North Korea's Kim suspends military plans against South

25 Jun, 2020

SEOUL: North Korean leader Kim Jong Un has suspended plans for military action against the South, state media reported Wednesday, in an apparent sudden dialling down of tensions after Pyongyang blew up a liaison office.

In recent weeks, Pyongyang has issued a series of vitriolic condemnations of Seoul over anti-North leaflets, which defectors based in South Korea send across the border - usually attached to balloons or floated in bottles.

Last week, it blew up a liaison office on its side of the border that symbolised inter-Korean rapprochement, while its military said it would take multiple measures against the South.

The moves included re-entering areas of the North that it had withdrawn from as part of inter-Korean projects, restoring guard posts in the Demilitarized Zone that forms the border, and stepping up exercises.

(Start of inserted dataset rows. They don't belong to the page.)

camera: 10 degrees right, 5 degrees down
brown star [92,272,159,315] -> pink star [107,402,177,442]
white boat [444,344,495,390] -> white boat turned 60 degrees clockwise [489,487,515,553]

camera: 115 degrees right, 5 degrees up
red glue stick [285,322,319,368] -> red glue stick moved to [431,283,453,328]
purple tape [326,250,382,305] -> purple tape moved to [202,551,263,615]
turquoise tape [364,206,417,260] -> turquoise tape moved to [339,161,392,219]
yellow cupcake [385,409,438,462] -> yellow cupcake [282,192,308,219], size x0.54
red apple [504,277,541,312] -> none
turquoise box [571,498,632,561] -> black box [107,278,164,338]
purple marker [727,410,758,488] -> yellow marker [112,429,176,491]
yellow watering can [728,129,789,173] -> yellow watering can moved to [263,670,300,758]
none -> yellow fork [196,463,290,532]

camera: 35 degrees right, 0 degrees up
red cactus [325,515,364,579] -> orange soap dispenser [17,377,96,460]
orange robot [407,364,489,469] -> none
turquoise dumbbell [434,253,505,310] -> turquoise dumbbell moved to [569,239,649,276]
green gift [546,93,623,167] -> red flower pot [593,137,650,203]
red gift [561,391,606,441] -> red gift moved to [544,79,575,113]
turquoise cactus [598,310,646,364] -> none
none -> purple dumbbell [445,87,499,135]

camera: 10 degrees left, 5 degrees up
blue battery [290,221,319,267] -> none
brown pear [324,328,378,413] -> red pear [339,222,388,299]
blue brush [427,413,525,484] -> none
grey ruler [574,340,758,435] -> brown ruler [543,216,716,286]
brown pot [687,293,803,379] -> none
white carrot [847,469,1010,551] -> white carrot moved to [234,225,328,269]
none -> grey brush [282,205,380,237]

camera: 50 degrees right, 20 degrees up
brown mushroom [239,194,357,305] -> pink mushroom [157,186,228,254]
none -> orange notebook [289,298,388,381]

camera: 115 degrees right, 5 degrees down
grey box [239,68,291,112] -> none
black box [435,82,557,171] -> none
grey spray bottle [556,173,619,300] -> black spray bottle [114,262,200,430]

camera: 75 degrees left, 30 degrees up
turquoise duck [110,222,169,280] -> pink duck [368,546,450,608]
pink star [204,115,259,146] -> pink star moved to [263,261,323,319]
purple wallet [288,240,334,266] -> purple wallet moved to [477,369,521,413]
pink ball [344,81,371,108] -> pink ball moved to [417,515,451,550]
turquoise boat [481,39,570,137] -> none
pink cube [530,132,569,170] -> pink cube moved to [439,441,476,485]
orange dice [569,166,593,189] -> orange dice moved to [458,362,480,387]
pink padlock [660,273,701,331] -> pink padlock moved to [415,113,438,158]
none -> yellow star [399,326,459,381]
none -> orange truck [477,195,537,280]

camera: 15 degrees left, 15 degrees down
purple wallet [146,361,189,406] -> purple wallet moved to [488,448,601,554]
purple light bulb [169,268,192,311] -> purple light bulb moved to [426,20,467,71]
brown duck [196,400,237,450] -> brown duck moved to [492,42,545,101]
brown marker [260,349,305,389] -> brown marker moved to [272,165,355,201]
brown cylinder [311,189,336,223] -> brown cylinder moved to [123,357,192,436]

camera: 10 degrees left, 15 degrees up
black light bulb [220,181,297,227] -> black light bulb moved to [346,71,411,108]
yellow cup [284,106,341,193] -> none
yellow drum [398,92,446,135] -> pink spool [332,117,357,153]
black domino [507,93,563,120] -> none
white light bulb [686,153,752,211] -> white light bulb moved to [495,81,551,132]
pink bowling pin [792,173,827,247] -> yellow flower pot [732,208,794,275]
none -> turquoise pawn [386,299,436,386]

But the North's official Korean Central News Agency said Kim on Tuesday presided over a Central Military Commission (CMC) preliminary meeting that "suspended the military action plans against the south".

The North also began removing loudspeakers on Wednesday from border areas, which they had started setting up just two days ago to broadcast anti-South propaganda, South Korea's Yonhap news agency reported, citing unnamed sources.

In addition, Pyongyang's propaganda outlets deleted online articles critical of South Korea, according to Seoul's unification ministry, with handles relations with the North.

The apparently conciliatory moves by Pyongyang are unusual, and come after analysts said it was seeking to manufacture a crisis on the peninsula in an effort to extract concessions.